Mais comment faire alors pour combattre la pédophilie sur internet ? En premier lieu, en la combattant sur le terrain réel, en évitant que de telles images atroces puissent exister – les mécanismes déjà en place semblent fonctionner. « Au Luxembourg, par exemple, nous avons des policiers qui enquêtent sur internet. Et en compagnie de leurs acolytes européens ils démantèlent des réseaux pédophiles sur le net », explique Sven Clement. Et si de telles mesures ne sont pas satisfaisantes, il faut les renforcer davantage plutôt que d’instaurer un système de censure et de filtrage qui comporte de nombreux désavantages.
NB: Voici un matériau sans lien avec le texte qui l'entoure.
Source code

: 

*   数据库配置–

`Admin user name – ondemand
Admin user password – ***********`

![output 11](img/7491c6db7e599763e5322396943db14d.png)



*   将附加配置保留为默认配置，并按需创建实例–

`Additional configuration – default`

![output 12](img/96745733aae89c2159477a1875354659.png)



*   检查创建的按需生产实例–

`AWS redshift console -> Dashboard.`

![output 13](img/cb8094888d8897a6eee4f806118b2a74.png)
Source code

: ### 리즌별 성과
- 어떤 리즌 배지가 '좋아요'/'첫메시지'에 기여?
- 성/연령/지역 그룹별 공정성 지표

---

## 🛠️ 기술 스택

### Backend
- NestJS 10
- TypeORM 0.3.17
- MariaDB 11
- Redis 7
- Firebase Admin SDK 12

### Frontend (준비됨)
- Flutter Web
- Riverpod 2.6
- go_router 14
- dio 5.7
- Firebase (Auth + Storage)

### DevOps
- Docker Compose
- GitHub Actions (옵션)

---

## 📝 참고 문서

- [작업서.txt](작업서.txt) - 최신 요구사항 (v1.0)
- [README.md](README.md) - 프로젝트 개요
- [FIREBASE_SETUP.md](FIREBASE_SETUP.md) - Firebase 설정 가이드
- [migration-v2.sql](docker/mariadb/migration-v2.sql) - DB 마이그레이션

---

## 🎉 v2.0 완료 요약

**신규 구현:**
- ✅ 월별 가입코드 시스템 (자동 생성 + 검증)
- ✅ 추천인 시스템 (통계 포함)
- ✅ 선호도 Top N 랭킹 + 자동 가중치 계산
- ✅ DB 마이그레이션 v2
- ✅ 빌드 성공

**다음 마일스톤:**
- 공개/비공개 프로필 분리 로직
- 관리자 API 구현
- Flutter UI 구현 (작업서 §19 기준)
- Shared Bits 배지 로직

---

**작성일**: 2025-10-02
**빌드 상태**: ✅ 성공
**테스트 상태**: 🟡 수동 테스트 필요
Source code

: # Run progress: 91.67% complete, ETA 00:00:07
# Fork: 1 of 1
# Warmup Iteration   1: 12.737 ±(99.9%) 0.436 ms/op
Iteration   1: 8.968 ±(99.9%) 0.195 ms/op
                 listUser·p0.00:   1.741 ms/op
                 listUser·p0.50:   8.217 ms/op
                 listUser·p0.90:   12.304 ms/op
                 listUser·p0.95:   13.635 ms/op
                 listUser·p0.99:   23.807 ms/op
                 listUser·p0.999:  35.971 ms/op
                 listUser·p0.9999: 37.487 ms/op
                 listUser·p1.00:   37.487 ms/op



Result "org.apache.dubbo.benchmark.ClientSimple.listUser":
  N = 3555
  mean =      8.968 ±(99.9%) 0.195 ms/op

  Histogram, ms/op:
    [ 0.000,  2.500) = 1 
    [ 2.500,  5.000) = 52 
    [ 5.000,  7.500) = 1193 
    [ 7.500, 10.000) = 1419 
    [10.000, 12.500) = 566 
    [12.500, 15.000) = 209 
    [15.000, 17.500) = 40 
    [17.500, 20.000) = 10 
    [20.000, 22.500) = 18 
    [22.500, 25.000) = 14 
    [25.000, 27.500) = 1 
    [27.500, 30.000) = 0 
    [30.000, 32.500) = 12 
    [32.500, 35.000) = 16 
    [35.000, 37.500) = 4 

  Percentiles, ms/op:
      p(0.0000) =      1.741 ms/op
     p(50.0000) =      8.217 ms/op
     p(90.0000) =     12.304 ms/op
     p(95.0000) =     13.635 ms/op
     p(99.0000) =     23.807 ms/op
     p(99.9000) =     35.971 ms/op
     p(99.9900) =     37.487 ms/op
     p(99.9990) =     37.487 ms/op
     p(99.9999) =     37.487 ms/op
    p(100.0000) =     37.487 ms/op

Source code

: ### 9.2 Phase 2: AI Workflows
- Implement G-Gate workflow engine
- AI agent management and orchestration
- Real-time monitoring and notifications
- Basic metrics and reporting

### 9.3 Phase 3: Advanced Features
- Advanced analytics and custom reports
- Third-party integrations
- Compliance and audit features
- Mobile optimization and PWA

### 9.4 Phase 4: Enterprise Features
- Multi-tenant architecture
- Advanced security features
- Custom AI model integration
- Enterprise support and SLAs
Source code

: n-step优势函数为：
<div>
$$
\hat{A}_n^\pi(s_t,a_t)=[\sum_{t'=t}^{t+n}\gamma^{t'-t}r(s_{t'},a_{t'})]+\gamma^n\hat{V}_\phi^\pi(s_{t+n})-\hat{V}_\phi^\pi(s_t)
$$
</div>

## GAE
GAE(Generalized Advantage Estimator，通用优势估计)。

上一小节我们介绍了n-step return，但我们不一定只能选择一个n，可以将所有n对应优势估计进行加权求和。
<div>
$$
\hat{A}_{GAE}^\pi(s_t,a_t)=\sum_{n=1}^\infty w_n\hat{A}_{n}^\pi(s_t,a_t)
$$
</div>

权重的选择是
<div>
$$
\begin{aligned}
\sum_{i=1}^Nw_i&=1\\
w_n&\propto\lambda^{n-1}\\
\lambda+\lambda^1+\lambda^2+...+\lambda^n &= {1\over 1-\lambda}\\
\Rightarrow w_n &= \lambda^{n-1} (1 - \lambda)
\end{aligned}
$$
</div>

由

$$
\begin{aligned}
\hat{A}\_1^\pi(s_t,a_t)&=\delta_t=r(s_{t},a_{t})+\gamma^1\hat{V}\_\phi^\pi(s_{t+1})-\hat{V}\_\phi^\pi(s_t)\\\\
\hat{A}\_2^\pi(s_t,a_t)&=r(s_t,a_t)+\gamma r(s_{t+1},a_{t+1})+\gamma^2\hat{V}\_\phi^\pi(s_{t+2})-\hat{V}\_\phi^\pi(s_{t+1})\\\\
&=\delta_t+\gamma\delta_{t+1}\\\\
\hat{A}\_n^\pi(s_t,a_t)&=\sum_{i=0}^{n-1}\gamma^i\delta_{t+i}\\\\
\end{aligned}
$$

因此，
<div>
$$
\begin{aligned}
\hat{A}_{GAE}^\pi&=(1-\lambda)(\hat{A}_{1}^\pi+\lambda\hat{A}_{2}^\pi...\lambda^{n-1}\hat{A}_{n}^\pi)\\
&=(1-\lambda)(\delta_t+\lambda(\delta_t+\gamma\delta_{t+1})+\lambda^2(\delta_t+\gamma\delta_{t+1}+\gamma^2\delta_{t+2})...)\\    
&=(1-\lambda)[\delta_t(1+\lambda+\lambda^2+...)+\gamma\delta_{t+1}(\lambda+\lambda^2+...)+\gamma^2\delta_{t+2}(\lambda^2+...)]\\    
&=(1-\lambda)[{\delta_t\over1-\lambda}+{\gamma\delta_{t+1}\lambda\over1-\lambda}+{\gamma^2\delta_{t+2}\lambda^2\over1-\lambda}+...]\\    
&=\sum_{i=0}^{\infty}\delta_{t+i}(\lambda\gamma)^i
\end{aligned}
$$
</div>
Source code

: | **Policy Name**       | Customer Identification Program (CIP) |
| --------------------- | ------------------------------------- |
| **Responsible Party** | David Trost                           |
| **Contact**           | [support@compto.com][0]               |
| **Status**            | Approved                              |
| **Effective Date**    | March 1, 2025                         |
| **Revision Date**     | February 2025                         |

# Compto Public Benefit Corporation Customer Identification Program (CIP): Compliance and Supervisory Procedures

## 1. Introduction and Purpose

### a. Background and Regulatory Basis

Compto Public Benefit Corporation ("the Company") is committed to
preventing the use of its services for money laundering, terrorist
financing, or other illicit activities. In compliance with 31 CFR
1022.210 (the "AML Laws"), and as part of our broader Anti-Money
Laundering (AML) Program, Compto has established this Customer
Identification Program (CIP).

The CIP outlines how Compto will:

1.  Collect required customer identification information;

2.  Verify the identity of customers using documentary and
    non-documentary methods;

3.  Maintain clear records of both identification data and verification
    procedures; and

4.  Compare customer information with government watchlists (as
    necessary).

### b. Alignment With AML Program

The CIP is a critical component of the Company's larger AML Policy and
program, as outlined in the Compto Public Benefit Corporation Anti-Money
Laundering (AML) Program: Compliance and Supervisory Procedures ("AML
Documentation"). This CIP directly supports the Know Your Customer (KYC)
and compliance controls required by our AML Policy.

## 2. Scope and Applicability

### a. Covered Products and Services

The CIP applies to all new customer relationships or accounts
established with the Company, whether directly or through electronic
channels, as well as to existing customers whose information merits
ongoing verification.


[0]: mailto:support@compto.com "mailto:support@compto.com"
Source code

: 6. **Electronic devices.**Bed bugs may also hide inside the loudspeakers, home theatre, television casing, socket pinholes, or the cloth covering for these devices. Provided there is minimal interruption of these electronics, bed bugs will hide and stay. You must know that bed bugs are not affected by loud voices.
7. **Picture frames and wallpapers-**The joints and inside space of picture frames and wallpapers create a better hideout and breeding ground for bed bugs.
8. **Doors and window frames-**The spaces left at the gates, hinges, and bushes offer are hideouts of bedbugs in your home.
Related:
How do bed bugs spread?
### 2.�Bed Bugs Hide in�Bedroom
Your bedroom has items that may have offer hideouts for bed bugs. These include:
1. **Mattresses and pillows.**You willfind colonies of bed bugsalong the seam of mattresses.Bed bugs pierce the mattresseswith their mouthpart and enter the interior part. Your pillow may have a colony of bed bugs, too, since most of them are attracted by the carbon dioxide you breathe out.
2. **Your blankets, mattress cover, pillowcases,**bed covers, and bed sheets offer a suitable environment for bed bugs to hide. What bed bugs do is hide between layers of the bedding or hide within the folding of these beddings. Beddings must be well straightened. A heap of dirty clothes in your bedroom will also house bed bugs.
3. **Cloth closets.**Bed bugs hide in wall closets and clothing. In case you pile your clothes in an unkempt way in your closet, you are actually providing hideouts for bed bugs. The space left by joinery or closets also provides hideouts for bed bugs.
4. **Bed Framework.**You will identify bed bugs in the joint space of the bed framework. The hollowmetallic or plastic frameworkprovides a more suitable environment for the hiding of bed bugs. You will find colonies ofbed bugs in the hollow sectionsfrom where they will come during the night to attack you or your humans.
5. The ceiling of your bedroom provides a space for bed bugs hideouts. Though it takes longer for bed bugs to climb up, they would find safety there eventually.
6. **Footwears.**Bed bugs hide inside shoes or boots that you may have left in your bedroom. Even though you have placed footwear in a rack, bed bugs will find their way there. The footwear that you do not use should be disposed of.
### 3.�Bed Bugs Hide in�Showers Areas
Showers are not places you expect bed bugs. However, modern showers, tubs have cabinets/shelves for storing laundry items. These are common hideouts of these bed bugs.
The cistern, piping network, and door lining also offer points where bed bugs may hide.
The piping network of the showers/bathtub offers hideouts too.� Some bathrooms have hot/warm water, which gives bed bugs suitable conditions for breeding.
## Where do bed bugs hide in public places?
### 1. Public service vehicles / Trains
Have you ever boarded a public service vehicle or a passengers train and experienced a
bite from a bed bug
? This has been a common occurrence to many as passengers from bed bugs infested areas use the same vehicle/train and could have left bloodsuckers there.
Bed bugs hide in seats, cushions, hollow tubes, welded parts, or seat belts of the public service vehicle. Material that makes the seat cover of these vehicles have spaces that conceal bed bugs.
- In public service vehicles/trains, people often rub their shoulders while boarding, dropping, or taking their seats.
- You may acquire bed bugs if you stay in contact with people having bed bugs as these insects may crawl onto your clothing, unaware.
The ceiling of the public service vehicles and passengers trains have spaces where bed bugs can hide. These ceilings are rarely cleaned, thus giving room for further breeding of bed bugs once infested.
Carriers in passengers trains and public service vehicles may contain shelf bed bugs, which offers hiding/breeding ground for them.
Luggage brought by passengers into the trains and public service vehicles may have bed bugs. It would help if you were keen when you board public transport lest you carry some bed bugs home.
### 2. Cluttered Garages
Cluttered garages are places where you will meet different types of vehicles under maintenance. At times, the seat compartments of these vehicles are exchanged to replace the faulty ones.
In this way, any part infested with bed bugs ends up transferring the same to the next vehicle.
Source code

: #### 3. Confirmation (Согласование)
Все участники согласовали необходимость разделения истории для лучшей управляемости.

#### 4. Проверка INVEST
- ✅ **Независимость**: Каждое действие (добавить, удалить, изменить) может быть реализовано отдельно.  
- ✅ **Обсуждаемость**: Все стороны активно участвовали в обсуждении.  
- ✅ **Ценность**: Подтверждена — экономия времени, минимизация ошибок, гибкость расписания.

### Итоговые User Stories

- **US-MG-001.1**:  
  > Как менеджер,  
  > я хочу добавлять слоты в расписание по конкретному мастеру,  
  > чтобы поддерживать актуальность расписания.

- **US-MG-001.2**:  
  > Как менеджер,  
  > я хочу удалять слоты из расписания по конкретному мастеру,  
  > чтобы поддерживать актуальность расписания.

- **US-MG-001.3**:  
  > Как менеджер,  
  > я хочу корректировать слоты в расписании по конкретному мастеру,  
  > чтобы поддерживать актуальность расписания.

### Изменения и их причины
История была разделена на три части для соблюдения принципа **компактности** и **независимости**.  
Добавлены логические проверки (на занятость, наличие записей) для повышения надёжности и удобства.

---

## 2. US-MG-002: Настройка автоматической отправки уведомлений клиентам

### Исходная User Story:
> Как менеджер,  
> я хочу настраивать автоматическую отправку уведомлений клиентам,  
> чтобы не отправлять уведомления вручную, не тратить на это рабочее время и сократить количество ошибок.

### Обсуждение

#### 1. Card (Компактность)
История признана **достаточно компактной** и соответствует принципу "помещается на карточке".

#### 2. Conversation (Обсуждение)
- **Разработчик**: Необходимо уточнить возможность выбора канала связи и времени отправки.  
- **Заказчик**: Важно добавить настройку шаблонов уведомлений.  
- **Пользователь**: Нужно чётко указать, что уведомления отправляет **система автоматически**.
S’il se poursuit, le débat sur une législation européenne érigeant des barrières sur la toile, sera très sensible. D’un côté, il y aura celles et ceux qui, dans leur combat légitime contre la pédopornographie, ne voient pas les conséquences néfastes de leur projet, et de l’autre celles et ceux qui défendront la liberté d’expression et de communication contre tout essai de censure. En tout cas, la récente vague de scandales pédophiles de tout ordre ne doit pas nous faire oublier nos libertés qui, elles aussi, sont en danger permanent.